News from and about Ukraine & Ukrainians: Ukrainian Community Press Releases
BRAMA, January 30, 2002, 1 am ET
IOM paid almost 10 percent of presumably eligible claims
GENEVA, 30 January 2002 Upon the expiration of the filing deadline the International Organization for Migration (IOM), one of the partner organizations of the German Foundation "Remembrance, Responsibility and Future", had received 320,000 completed claims: 306,000 for slave and forced labour and for personal injury (that is four times the initial estimate) and 14,000 for property loss in the framework of the German Forced Labour Compensation Programme (GFLCP). By the end of January 2002, IOM has made first installment payments to 6,070 former slave and forced labourers. "Though we are not yet out of the woods, this means that roughly ten percent of our presumably eligible claimants have received a first payment", Dirk De Winter, the Director of the German Forced Labour Compensation Programme, points out. "Indeed, based on current projections, less than one third of the claims IOM has received will be compensable under the German Foundation Act."
The high number of claims is a result of IOM's global information and outreach campaign mainly carried out by IOM field offices worldwide. It however has to be taken into account that this figure includes an extremely high number of ineligible claims, for example more than 100,000 from Italian Military Internees (IMI) and approximately 40,000 from Western European victims. In August 2001 the German Government adopted the position that former IMIs are not eligible due to their status as prisoners of war unless they were detained in a concentration camp.
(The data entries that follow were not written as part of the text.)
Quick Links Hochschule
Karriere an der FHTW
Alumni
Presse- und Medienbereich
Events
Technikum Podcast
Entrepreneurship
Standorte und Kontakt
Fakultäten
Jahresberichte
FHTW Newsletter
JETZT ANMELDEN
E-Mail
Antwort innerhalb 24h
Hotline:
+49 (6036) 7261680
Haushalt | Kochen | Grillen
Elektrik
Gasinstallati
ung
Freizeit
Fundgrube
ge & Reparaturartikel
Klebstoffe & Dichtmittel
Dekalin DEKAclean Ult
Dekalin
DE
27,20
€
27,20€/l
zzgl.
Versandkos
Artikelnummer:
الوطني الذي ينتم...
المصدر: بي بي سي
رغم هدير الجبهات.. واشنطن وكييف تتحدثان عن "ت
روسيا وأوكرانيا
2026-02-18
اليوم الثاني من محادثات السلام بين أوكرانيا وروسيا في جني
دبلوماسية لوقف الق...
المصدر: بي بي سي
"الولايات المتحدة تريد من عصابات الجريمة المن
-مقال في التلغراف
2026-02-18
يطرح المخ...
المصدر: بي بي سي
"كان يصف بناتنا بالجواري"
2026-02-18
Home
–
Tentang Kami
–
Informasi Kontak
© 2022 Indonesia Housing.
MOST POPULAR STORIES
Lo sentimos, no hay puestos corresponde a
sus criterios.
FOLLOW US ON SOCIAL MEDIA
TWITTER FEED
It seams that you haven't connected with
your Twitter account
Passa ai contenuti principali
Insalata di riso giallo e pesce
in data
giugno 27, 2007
Also in August 2001, the German Foundation clarified that claimants from Western European countries will not receive payment unless they were detained in a concentration camp or were deported and imprisoned elsewhere.
IOM's experience thus far has also confirmed that more than 50 years after the end of World War II, the majority of the claimants is not able to provide documents or other evidence. With own scientific research for example with respect to Yugoslavia and other countries, IOM tries to fill gaps in historical research and help whole groups of victims to obtain supporting evidence and receive a compensation payment. Each additional step to provide proof adds however to the processing time for those claims.
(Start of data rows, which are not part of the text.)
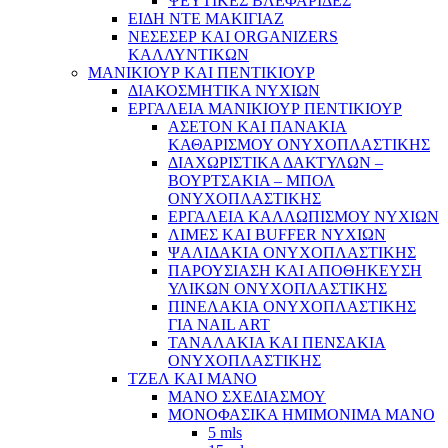
ΨΕΥΤΙΚΕΣ ΒΛΕΦΑΡΙΔΕΣ
ΕΙΔΗ ΝΤΕ ΜΑΚΙΓΙΑΖ
ΝΕΣΕΣΕΡ ΚΑΙ ORGANIZERS
ΚΑΛΛΥΝΤΙΚΩΝ
ΜΑΝΙΚΙΟΥΡ ΚΑΙ ΠΕΝΤΙΚΙΟΥΡ
ΔΙΑΚΟΣΜΗΤΙΚΑ ΝΥΧΙΩΝ
ΕΡΓΑΛΕΙΑ ΜΑΝΙΚΙΟΥΡ ΠΕΝΤΙΚΙΟΥΡ
ΑΣΕΤΟΝ ΚΑΙ ΠΑΝΑΚΙΑ
ΚΑΘΑΡΙΣΜΟΥ ΟΝΥΧΟΠΛΑΣΤΙΚΗΣ
ΔΙΑΧΩΡΙΣΤΙΚΑ ΔΑΚΤΥΛΩΝ –
ΒΟΥΡΤΣΑΚΙΑ – ΜΠΟΛ
ΟΝΥΧΟΠΛΑΣΤΙΚΗΣ
ΕΡΓΑΛΕΙΑ ΚΑΛΛΩΠΙΣΜΟΥ ΝΥΧΙΩΝ
ΛΙΜΕΣ ΚΑΙ BUFFER ΝΥΧΙΩΝ
ΨΑΛΙΔΑΚΙΑ ΟΝΥΧΟΠΛΑΣΤΙΚΗΣ
ΠΑΡΟΥΣΙΑΣΗ ΚΑΙ ΑΠΟΘΗΚΕΥΣΗ
ΥΛΙΚΩΝ ΟΝΥΧΟΠΛΑΣΤΙΚΗΣ
ΠΙΝΕΛΑΚΙΑ ΟΝΥΧΟΠΛΑΣΤΙΚΗΣ
ΓΙΑ NAIL ART
ΤΑΝΑΛΑΚΙΑ ΚΑΙ ΠΕΝΣΑΚΙΑ
ΟΝΥΧΟΠΛΑΣΤΙΚΗΣ
ΤΖΕΛ ΚΑΙ ΜΑΝΟ
ΜΑΝΟ ΣΧΕΔΙΑΣΜΟΥ
ΜΟΝΟΦΑΣΙΚΑ ΗΜΙΜΟΝΙΜΑ ΜΑΝΟ
5 mls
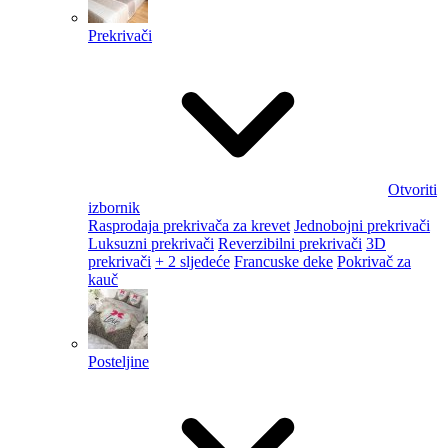
Prekrivači
Otvoriti
izbornik
Rasprodaja prekrivača za krevet
Jednobojni prekrivači
Luksuzni prekrivači
Reverzibilni prekrivači
3D
prekrivači
+ 2 sljedeće
Francuske deke
Pokrivač za
kauč
Posteljine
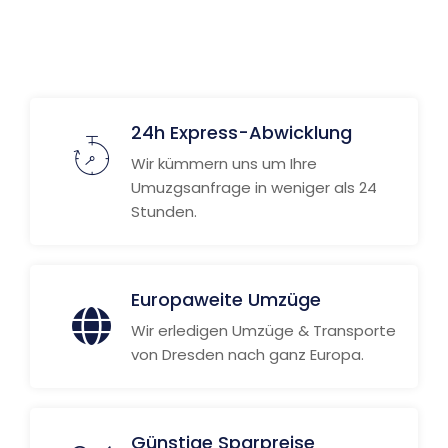
24h Express-Abwicklung
Wir kümmern uns um Ihre
Umuzgsanfrage in weniger als 24
Stunden.
Europaweite Umzüge
Wir erledigen Umzüge & Transporte
von Dresden nach ganz Europa.
Günstige Sparpreise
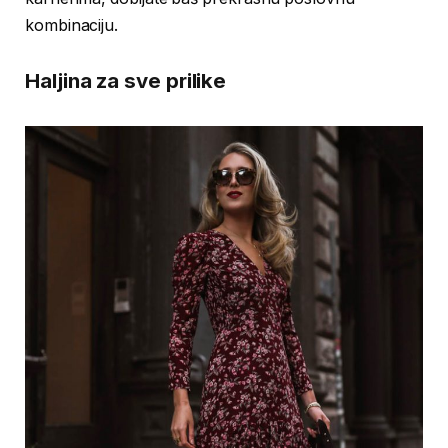
kombinaciju.
Haljina za sve prilike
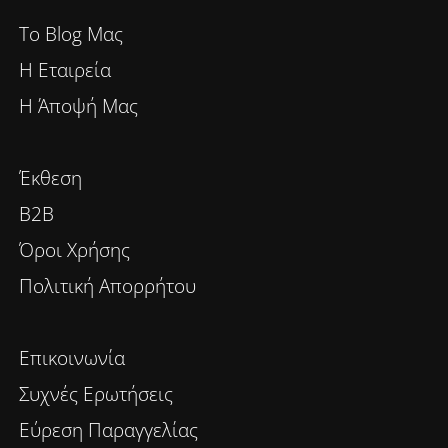
To Blog Μας
Η Εταιρεία
Η Άποψή Μας
Έκθεση
B2B
Όροι Χρήσης
Πολιτική Απορρήτου
Επικοινωνία
Συχνές Ερωτήσεις
Εύρεση Παραγγελίας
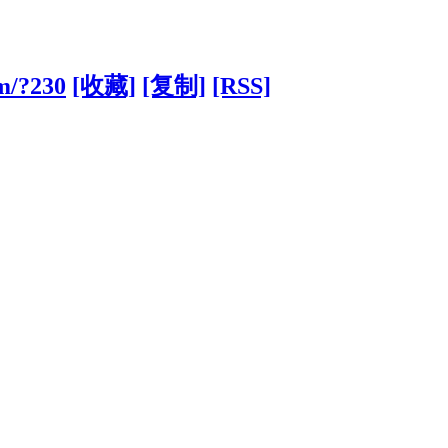
om/?230
[收藏]
[复制]
[RSS]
"As a rule we give priority to processing claims of victims themselves, rather than those of heirs, because we are very concerned that many of the elderly claimants will not receive this humanitarian gesture while they are still alive," Dirk De Winter emphasizes. In addition to requesting searches by ITS and other archives, IOM cooperates with victims' associations, ethnic organizations and other partners, and consults with the German Foundation, to try to efficiently bridge the evidence gap and settle the often deficient claims as quickly as possible.
In line with the important shift of emphasis since the expiration of the filing deadline, from outreach and claimant assistance to claims processing and payments, IOM is gradually closing down its direct hotline and claimant assistance services in field offices around the world. All potential claimants who have contacted IOM before 31 December 2001 will receive a claim form and will be able to submit their claim. Claimants who have already sent a claim are asked to be patient and to refrain from queries regarding its status, in the interest of all claimants.
The International Organization for Migration (IOM) is one of seven partner organisations of the German Foundation "Remembrance, Responsibility and Future" who are in charge of processing claims of former slave and forced labourers and of making financial compensation available to them. The German Foundation Act, entered into force on 12 August 2000 and the German Government and the German industry provided 5 billion DEM (2.56 billion EUR) each to the fund. IOM, which was allocated 540 million DEM (276 million EUR) for such claims, is responsible to make compensation available to victims of the so-called "rest of the world, non-Jewish" group comprising non-Jewish victims living anywhere in the world except for the Czech Republic, Poland and the republics of the former Soviet Union. Under the German Foundation Act IOM has also been designated to carry out humanitarian and social programmes for Roma and Sinti.